Full range of values 0-255. 99% of numbers are in range 235 to 245, but there are some outliers down to 0 and 1, and up to 255 in the remaining 1%.
How do I normalise this to remove outliers, (calculating the 235-245 interval as it may change with different samples), and how do I then calculate zero-crossings to get the frequency?
Apologies if this description is rubbish!
The FFT is probably the best answer, but if you really want to do it by your method, try this:
To normalize, first make a histogram to count how many occurrances of each value from 0 to 255. Then throw out X percent of the values from each end with something like:
for (i=lower=0;i< N*(X/100); lower++)
i+=count[lower];
//repeat in other direction for upper
Now normalize with
A[i] = 255*(A[i]-lower)/(upper-lower)-128
Throw away results outside the -128..127 range.
Now you can count zero crossings. To make sure you are not fooled by noise, you might want to keep track of the slope over the last several points, and only count crossings when the average slope is going the right way.
The standard method to attack this problem is to consider one block of data, hopefully at least twice the actual frequency (taking more data isn't bad, so it's good to overestimate a bit), then take the FFT and guess that the frequency corresponds to the largest number in the resulting FFT spectrum.
By the way, very similar problems have been asked here before - you could search for those answers as well.

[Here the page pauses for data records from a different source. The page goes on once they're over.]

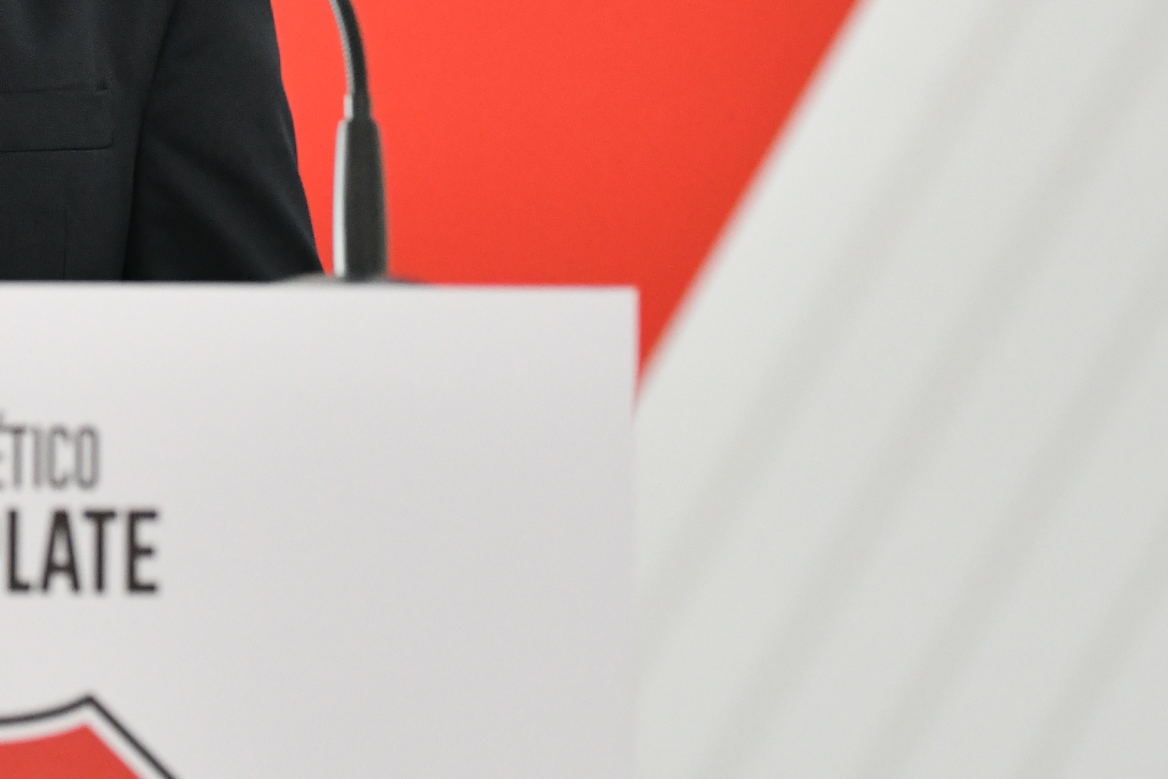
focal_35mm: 412
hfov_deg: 5.0
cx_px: -66
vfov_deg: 3.3
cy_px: 130
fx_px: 13367
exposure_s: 1/640
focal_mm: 130
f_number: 2.8
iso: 2000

Use the Fourier transform, it's much more noise insensitive than counting zero crossings
Edit: #WaveyDavey
I found an F# library to do an FFT: From here
As it turns out, the best free
implementation that I've found for F#
users so far is still the fantastic
FFTW library. Their site has a
precompiled Windows DLL. I've written
minimal bindings that allow
thread-safe access to FFTW from F#,
with both guru and simple interfaces.
Performance is excellent, 32-bit
Windows XP Pro is only up to 35%
slower than 64-bit Linux.
Now I'm sure you can call F# lib from VB.net, C# etc, that should be in their docs
If I understood well from your description, what you have is a signal which is a combination of a sine plus a constant plus some random glitches. Say, like
x[n] = A*sin(f*n + phi) + B + N[n]
where N[n] is the "glitch" noise you want to get rid of.
If the glitches are one-sample long, you can remove them using a median filter which has to be bigger than the glitch length. On both sides of the glitch. Glitches of length 1, mean you will have enough with a median of 3 samples of length.
y[n] = median3(x[n])
The median is computed so: Take the samples of x you want to filter (x[n-1],x[n],x[n+1]), sort them, and your output is the middle one.

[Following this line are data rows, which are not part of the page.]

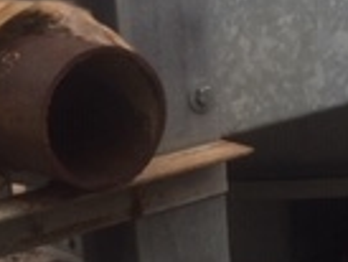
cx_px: 318
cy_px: 48
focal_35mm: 135
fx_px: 1358
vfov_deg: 11.0
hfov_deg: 14.4
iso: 32
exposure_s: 1/215
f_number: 2.2
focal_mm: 4.15
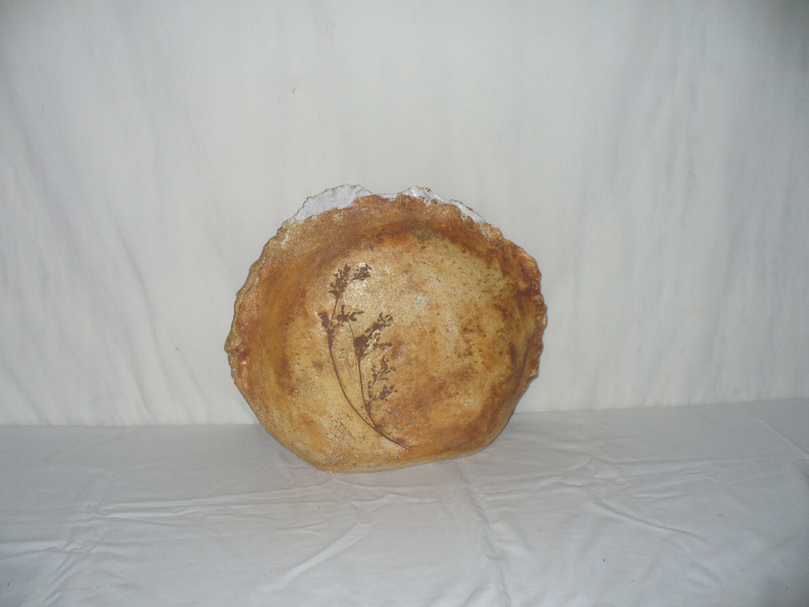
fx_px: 865
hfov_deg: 50.1
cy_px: 304
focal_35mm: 37
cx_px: 404
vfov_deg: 38.7
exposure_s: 1/50
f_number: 2.8
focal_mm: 6.1
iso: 100
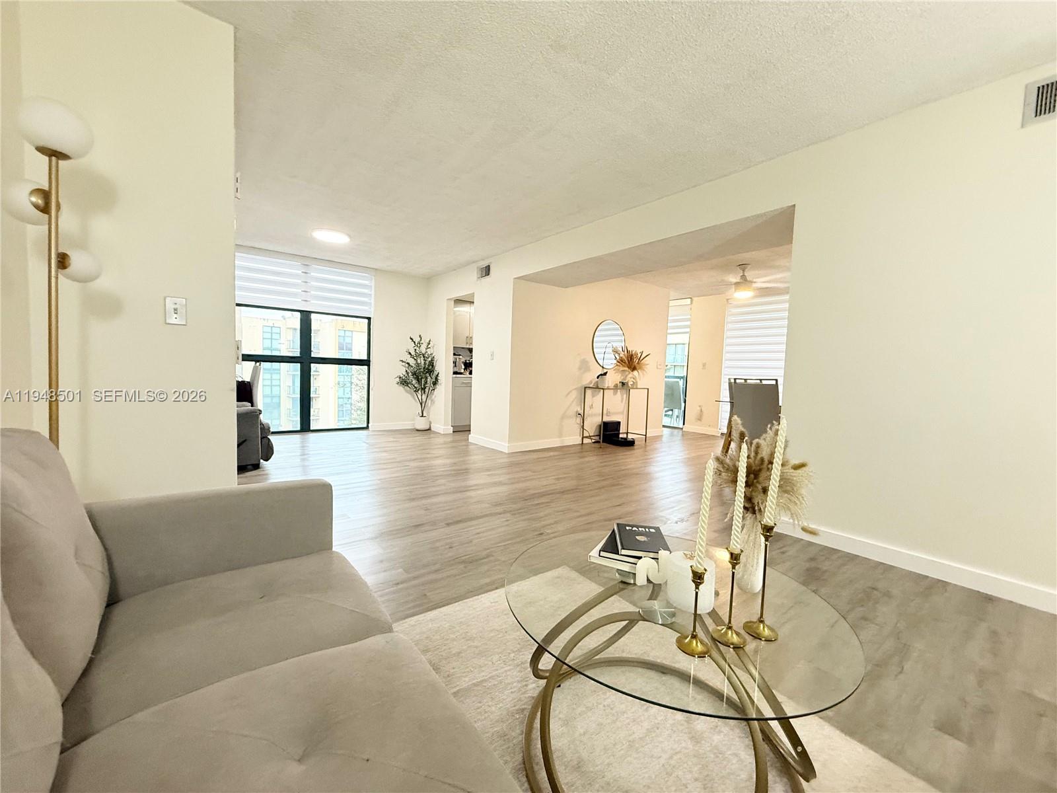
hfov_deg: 102.1
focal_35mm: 14
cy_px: 396
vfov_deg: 85.7
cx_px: 528
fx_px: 427
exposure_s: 1/60
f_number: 2.2
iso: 500
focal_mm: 2.22
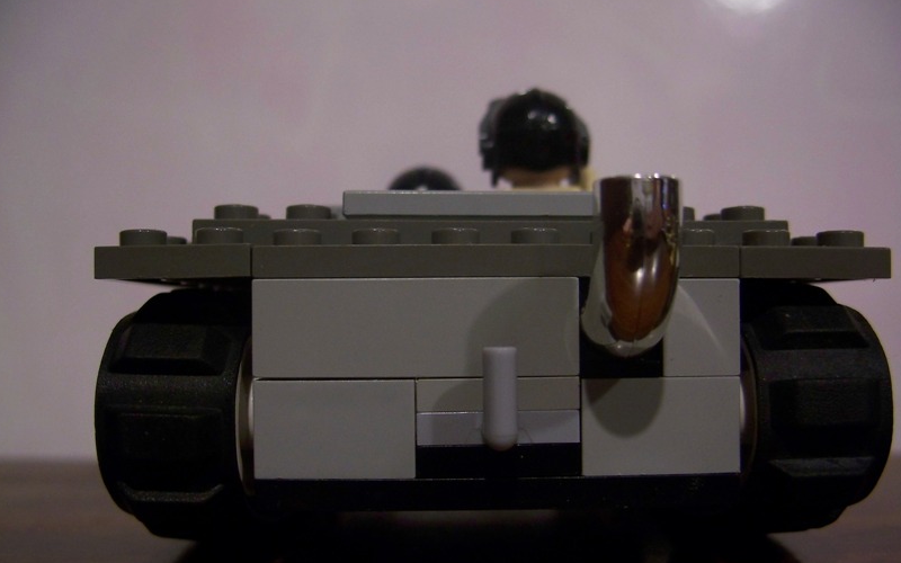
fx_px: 982
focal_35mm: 40
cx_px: 449
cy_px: 334
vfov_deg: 31.9
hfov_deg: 49.3
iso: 200
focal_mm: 7.8
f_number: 2.8
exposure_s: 1/13
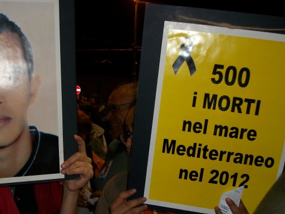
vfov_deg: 32.0
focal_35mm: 45
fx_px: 370
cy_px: 133
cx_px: 112
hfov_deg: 41.8
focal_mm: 5.7
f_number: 2.9
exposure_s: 1/30
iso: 80
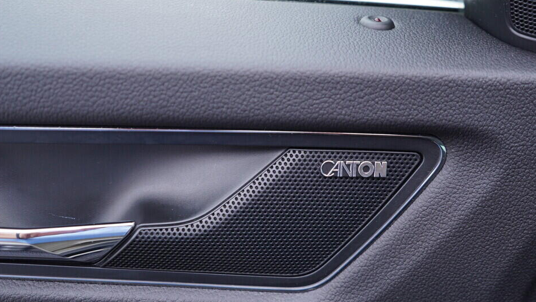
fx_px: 583
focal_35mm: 41
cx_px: 285
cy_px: 185
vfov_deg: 28.9
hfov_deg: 49.4
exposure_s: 1/40
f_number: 2.8
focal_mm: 24
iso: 200
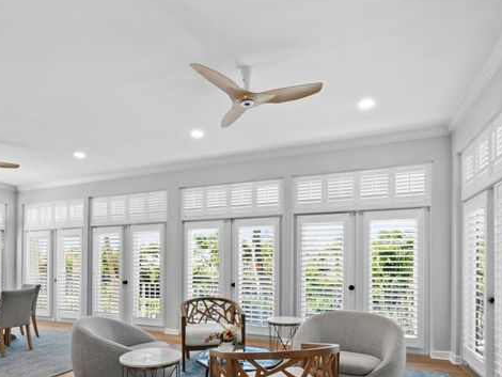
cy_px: 250
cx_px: 227
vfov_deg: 62.0
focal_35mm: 21
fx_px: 305
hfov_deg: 78.8
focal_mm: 7
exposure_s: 1/2
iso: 250
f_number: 11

Now that the noise signal is away, get rid of the constant signal. I understand the buffer is of a limited and known length, so you can just compute the mean of the whole buffer. Substract it.
Now you have your single sinus signal. You can now compute the fundamental frequency by counting zero crossings. Count the amount of samples above 0 in which the former sample was below 0. The period is the total amount of samples of your buffer divided by this, and the frequency is the oposite (1/x) of the period.

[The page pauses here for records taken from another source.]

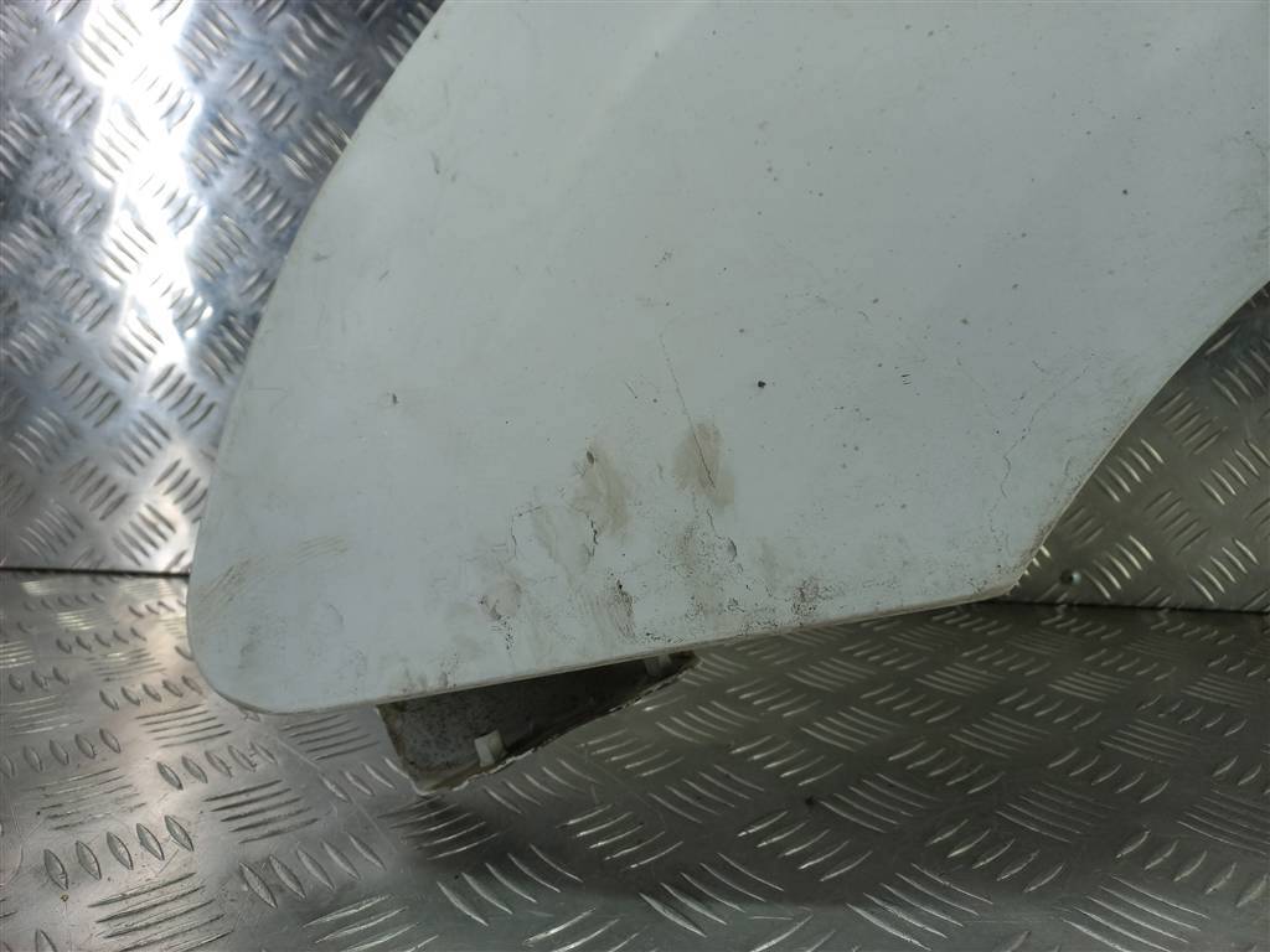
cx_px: 635
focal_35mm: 25
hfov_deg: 69.4
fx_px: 917
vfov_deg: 54.9
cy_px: 476
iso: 32
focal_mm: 4.6
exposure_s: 1/50
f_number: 1.8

Although I would go with the majority and say that it seems like what you want is an fft solution (fft algorithm is pretty quick), if fft is not the answer for whatever reason you may want to try fitting a sine curve to the data using a fitting program and reading off the fitted frequency.
Using Fityk, you can load the data, and fit to a*sin(b*x-c) where 2*pi/b will give you the frequency after fitting.
Fityk can be used from a gui, from a command-line for scripting and has a C++ API so could be included in your programs directly.
I googled for "basic fft". Visual Basic FFT Your question screams FFT, but be careful, using FFT without understanding even a little bit about DSP can lead results that you don't understand or don't know where they come from.
get the Frequency Analyzer at http://www.relisoft.com/Freeware/index.htm and run it and look at the code.